Netflix musiał się pogodzić z tym, że straci licencję na kultowych "Przyjaciół" - właściciel produkcji Warner Bros. planuje uruchomić własną platformę streamingową i wyłączność na ten tytuł niewątpliwie przyciągnie wielu wiernych fanów serialu do serwisu VOD.
"Przyjaciele" mieli zniknąć z Netfliksa jeszcze w tym roku, ale dosłownie w ostatniej chwili udało się podpisać umowę na przedłużenie licencji. Przy czym cena wzrosła znacząco - wcześniej Netflix płacił za serial 30 mln dolarów rocznie, a w 2019 roku wyłożył na to samo już 100 milionów. Na pewno było warto, bo wielu użytkowników przedłużało swoje płatne subskrypcje właśnie ze względu na ten serial. Teraz istnieje szansa, że znikną razem z nim. Jak mówią rynkowe analizy "The Wall Street Journal", blisko 72 proc. użytkowników ogląda tam produkcje zewnętrznych producentów. "Przyjaciele" też byli jednym z najczęściej oglądanych seriali.
Nie tylko Netflix padł ofiarą planów wytwórni Warner Bros. Podobny los spotkał amerykański serwis Hulu, który miał wcześniej licencję na "Ostry dyżur".
Netflix nie poddaje się bez walki. Amerykański serwis właśnie wynegocjował zakup praw do serialu komediowego "Kroniki Seinfielda". Produkcja była niezmiernie popularna w USA, ma tam wręcz status kultowej. Od 2021 roku wszystkie odcinki (jest ich 180) będzie można zobaczyć właśnie na Netfliksie. Dlaczego trzeba tyle czekać? Bo dopiero wtedy kończy się umowa na wyłączność serwisu Hulu, która kosztowała 150 milionów dolarów rocznie, czyli nawet więcej niż Netflix płacił za "Przyjaciół".
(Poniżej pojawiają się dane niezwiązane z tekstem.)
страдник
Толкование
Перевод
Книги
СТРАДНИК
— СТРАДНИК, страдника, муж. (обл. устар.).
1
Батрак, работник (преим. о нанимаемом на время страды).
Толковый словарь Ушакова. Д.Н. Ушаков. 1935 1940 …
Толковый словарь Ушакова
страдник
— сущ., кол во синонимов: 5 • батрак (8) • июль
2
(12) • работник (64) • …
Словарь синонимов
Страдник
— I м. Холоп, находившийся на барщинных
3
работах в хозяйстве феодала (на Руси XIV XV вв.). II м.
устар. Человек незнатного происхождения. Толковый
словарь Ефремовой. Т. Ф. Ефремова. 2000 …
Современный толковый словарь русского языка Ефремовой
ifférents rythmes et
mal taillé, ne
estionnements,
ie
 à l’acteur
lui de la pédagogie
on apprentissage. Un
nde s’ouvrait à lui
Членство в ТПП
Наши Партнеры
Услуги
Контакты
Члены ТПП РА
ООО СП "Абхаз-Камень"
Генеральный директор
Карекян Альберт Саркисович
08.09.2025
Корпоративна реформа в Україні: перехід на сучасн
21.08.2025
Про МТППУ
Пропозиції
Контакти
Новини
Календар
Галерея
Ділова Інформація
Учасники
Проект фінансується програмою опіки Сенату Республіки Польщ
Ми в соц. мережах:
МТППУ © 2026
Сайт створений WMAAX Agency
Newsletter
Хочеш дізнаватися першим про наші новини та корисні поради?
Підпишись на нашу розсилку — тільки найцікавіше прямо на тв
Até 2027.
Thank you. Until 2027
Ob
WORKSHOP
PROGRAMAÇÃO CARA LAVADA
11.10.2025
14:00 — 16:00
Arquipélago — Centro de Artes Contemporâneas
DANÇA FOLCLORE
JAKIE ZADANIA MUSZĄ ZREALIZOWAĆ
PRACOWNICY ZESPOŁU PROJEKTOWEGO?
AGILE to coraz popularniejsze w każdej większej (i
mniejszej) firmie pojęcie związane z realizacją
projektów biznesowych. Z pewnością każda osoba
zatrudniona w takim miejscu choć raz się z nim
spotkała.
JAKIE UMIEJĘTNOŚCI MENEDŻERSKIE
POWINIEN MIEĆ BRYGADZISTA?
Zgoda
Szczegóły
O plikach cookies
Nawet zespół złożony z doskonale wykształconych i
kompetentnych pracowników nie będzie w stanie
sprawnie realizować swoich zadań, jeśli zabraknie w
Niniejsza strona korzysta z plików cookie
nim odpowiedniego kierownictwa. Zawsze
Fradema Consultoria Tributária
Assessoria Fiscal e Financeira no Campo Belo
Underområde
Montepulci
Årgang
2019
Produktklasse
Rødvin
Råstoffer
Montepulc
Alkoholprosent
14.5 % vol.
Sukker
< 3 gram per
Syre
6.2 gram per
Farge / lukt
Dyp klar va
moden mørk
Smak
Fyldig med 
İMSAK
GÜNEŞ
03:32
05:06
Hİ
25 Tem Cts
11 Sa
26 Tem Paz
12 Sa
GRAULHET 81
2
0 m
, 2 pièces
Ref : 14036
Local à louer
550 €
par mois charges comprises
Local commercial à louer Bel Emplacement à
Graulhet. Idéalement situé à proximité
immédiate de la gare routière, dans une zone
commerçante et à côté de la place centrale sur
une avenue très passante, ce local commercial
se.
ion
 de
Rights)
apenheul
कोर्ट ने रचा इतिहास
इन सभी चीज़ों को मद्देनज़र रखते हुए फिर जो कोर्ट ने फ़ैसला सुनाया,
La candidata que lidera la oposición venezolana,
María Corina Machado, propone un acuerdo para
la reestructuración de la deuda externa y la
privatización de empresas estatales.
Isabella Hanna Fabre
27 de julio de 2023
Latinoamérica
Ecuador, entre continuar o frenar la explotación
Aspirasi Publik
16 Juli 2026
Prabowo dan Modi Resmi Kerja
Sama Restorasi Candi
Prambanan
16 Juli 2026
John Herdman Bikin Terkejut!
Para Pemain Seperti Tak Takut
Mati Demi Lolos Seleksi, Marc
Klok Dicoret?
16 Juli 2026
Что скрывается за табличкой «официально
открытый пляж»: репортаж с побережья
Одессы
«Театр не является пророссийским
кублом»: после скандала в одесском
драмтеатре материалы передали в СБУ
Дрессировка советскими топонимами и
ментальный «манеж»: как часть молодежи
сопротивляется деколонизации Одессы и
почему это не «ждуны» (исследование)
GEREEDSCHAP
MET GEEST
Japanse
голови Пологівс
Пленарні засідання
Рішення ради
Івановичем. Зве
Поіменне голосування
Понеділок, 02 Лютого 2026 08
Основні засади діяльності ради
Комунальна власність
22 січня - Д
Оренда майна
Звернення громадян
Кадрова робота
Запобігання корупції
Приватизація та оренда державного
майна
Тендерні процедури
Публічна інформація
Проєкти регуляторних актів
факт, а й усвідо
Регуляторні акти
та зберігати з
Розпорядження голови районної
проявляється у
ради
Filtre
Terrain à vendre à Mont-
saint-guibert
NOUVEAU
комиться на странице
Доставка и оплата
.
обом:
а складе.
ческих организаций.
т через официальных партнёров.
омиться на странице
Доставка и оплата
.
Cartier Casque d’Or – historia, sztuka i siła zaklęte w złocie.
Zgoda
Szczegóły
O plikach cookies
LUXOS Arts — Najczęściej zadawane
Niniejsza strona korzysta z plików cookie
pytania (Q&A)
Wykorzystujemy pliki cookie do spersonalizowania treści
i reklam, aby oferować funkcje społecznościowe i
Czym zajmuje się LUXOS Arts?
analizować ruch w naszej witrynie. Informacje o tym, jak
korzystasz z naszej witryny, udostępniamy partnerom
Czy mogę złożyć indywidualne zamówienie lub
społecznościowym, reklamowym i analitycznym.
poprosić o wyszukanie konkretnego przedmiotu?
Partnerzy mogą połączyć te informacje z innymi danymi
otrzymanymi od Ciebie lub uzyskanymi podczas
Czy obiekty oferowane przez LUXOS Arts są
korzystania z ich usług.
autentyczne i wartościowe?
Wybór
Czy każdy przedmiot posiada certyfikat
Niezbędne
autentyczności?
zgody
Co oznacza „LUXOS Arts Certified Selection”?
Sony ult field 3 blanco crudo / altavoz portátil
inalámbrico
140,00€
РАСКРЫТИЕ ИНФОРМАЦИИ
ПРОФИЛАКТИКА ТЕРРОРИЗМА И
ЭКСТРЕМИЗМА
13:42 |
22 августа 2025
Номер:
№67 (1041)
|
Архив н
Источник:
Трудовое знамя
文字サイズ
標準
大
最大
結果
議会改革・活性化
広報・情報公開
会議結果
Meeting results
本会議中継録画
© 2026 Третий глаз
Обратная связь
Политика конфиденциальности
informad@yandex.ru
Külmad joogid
Co takiego "Kroniki Seinfielda" mają w sobie, że właściciele platform VOD są w stanie tyle zapłacić za prawo do ich wyświetlania i traktują jak deskę ratunkową?
Serial w telewizji pojawił się się na antenie NBC (czyli tej samej stacji, która puszczała "Przyjaciół") w 1989 r. i leciał przez następnych dziewięć sezonów - do 1998 roku. Jego twórcami byli Larry David i Jerry Seinfeld, który zresztą w programie występował jako on sam. Lwia część akcji osadzona była w mieszkaniu głównego bohatera na Manhattanie, a sama fabuła - w przeciwieństwie do innych sitcomów tamtych czasów - skupiała się na wydarzeniach z codziennego życia, często bzdurnych, i ich denerwującym wpływie na życie człowieka. Do dziś zresztą wiele osób się śmieje, że to był serial "dokładnie o niczym" i pod takim hasłem "Seinfield" promował swoją 30. rocznicę:
To właśnie tak bardzo "Seinfielda" wyróżniało i decydowało o jego popularności. Bohaterowie często wykazywali się dużymi dawkami sarkastycznego, ironicznego poczucia humoru i nierzadko mówili wprost o tym, że życie jest bez sensu. Produkcja też jako pierwsza od czasów "Latającego cyrku Monty Pythona" uważana była za postmodernistyczną i udaną realizację.
W 2002 roku "Kroniki Seinfilda" zostały uznane przez amerykański "Przewodnik Telewizyjny" najpopularniejszym serialem wszech czasów. Z kolei "Entertainment Weekly" ogłosił w 2008 "Seinfelda" jednym z trzech najlepszych programów ostatniego ćwierćwiecza - musiał ustąpić miejsca "Rodzinie Soprano" i "Simpsonom". Nie bez przyczyny - wiele z powiedzonek serialowych postaci weszło na stałe do potocznego języka w USA, w tym np. "Yada yada yada", czyli zwrot używany, kiedy ktoś mówi za długo lub coś niewygodnego.
Co ciekawe, pierwszy odcinek pierwszego sezonu i koniec ostatniego odcinka ostatniego sezonu to ta sama rozmowa dwóch bohaterów, którzy dyskutują o tym, jak przyszyty jest drugi guzik w koszuli.
"Kroniki Seinfielda" były ekstremalnie popularne w USA, ale za granicą nie cieszyły się aż taką popularnością - głównie ze względu na dość gęste nawiązania do amerykańskiej popkultury i częste żarty językowe wymagające dobrej znajomości angielskiego i amerykańskich realiów.